Try it:
Beneath this task are records; print exactly the stretch of them from the line with "right front paw: (290, 567)" through the line with "left hip: (524, 403)", both ends included.

Task material:
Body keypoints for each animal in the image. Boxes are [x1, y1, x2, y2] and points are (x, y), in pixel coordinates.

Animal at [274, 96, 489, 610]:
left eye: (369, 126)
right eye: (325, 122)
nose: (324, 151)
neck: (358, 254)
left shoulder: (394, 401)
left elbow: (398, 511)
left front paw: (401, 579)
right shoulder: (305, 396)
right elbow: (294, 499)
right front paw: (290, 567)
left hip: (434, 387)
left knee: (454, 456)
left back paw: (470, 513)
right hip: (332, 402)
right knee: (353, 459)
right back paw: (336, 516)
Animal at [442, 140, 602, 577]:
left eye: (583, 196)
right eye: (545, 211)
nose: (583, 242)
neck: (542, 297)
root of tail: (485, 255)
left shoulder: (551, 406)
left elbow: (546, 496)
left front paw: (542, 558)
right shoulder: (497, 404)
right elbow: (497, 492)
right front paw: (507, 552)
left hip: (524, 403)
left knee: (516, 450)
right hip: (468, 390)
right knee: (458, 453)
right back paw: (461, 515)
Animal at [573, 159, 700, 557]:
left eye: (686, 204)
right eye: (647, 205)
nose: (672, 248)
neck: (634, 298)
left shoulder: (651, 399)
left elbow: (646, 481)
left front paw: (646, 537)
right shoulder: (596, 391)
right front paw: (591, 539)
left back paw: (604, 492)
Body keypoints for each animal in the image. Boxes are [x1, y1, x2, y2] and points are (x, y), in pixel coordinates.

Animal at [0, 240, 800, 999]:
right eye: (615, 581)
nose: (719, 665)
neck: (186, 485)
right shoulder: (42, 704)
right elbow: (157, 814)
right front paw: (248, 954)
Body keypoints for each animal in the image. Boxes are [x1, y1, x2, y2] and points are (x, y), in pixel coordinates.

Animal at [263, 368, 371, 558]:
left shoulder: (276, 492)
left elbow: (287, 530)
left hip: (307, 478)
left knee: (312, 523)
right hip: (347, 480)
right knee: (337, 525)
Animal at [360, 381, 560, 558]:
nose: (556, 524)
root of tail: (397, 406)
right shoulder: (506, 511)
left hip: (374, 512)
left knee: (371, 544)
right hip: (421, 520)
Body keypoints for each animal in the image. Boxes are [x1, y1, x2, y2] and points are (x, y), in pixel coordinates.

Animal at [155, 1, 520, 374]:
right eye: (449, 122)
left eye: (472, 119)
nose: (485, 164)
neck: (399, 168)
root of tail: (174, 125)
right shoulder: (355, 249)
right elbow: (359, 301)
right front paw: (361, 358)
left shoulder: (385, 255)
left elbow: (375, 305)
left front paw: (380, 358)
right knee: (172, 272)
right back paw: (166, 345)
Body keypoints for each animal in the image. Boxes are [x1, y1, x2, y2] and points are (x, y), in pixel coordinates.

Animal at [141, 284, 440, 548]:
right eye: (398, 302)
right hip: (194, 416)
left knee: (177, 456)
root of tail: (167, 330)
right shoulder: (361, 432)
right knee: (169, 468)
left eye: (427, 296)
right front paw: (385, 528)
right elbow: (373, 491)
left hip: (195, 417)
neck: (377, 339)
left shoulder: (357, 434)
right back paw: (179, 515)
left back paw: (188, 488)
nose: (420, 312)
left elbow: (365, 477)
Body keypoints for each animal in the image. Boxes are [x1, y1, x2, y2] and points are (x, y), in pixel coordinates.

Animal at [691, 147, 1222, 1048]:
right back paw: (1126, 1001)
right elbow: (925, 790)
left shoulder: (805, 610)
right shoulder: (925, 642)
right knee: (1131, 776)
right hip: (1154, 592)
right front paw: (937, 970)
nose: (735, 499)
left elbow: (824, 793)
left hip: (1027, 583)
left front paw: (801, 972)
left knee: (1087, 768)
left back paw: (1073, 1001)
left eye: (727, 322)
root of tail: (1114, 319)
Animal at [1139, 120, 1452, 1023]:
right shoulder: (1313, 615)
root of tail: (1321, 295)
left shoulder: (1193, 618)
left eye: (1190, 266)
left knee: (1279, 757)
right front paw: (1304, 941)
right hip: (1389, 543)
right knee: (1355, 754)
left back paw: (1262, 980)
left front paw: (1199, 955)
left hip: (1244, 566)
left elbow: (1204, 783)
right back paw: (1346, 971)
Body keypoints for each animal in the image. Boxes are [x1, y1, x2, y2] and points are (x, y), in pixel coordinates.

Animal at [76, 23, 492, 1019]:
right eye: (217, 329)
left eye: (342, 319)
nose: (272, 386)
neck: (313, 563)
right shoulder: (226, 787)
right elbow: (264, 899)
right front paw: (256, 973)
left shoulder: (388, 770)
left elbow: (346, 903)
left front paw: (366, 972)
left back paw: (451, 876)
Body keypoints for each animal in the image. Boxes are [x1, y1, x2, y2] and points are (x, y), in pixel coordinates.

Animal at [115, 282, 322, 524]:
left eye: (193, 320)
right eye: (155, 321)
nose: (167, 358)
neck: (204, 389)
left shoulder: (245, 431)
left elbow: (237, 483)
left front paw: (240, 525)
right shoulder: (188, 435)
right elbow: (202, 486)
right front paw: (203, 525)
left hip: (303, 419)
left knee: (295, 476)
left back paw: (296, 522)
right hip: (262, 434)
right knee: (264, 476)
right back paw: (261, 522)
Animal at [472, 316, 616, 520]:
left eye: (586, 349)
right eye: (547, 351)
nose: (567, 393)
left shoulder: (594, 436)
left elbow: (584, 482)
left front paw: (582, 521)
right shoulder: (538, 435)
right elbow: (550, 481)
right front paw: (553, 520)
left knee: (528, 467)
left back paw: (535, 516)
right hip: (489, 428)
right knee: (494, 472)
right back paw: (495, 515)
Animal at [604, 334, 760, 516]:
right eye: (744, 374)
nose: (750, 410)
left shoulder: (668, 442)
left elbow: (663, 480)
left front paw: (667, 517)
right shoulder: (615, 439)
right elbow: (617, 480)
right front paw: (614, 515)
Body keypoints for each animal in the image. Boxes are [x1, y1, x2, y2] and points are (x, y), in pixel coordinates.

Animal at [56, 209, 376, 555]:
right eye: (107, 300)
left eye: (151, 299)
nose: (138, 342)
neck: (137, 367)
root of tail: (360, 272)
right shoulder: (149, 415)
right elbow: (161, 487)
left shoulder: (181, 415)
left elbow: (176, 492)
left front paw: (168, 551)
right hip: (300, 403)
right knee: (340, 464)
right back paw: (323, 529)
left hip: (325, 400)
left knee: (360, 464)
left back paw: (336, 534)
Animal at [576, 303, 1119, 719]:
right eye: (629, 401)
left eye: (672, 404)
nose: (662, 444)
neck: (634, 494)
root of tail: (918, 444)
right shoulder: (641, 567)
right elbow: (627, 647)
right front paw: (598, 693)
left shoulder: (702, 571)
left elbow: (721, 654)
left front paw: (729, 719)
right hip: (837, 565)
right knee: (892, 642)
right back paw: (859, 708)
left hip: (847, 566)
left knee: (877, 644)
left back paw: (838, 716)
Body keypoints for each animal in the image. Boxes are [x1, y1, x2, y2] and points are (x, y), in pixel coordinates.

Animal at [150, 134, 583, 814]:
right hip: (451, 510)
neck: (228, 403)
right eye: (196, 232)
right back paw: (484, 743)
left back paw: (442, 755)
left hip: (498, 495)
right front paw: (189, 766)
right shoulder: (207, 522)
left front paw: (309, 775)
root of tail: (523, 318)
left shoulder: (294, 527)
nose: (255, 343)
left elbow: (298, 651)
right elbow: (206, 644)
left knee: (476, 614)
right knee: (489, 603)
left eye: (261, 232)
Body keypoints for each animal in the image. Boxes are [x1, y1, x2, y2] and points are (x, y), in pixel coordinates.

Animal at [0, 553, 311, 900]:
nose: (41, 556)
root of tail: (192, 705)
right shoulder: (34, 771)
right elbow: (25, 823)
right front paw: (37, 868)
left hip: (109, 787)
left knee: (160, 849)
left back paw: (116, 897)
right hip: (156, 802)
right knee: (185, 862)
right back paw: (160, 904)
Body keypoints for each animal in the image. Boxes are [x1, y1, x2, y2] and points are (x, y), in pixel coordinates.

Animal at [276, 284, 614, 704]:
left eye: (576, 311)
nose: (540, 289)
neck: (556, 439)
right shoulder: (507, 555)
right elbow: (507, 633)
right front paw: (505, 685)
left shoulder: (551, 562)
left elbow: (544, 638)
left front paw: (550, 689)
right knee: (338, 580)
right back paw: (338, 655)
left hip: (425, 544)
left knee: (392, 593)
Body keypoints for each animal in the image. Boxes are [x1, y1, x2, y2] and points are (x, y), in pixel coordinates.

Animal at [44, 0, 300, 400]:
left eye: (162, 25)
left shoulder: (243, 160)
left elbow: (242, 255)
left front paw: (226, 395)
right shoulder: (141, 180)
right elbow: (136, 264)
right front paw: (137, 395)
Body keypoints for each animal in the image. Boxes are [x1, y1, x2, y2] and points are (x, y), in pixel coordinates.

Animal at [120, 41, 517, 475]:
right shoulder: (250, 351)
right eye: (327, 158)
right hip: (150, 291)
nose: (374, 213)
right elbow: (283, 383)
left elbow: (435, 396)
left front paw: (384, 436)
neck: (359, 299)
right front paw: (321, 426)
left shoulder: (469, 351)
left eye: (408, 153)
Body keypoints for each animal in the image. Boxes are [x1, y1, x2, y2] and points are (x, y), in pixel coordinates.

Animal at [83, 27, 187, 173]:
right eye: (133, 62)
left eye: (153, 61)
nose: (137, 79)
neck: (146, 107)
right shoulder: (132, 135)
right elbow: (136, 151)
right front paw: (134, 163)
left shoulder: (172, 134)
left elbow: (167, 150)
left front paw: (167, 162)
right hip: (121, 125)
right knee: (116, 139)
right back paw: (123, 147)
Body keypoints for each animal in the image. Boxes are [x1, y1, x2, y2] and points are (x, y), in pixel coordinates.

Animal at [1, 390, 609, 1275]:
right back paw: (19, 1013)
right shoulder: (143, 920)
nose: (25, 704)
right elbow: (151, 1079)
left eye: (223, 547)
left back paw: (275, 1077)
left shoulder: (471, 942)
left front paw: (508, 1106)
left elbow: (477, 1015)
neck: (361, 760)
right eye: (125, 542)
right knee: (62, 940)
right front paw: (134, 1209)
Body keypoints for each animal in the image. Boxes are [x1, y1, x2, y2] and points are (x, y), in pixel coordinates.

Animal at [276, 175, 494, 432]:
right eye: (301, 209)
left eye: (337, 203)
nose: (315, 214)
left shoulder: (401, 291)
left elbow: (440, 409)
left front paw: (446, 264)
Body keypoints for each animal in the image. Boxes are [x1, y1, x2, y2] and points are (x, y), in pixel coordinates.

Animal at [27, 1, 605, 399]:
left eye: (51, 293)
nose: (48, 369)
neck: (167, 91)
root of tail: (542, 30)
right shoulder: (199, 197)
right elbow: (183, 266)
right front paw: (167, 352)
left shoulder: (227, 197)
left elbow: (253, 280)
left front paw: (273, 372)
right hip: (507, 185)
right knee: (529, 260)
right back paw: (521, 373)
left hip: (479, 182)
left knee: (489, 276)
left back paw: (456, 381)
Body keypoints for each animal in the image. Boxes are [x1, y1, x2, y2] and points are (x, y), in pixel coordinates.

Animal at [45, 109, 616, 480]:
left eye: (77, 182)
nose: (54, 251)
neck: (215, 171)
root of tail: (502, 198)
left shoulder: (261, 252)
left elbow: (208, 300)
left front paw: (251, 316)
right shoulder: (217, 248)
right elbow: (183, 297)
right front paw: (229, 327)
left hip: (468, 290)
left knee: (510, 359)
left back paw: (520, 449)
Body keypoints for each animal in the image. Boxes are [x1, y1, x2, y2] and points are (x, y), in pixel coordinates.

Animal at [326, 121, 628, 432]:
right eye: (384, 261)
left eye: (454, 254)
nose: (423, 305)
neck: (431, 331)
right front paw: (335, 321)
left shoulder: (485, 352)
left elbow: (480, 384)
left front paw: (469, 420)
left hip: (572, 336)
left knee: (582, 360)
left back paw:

Solution for this problem:
right front paw: (290, 567)
left hip: (434, 387)
left knee: (454, 456)
left back paw: (470, 513)
right hip: (332, 402)
right knee: (353, 459)
right back paw: (336, 516)
Animal at [442, 140, 602, 577]:
left eye: (583, 196)
right eye: (545, 211)
nose: (583, 242)
neck: (542, 297)
root of tail: (485, 255)
left shoulder: (551, 406)
left elbow: (546, 496)
left front paw: (542, 558)
right shoulder: (497, 404)
right elbow: (497, 492)
right front paw: (507, 552)
left hip: (524, 403)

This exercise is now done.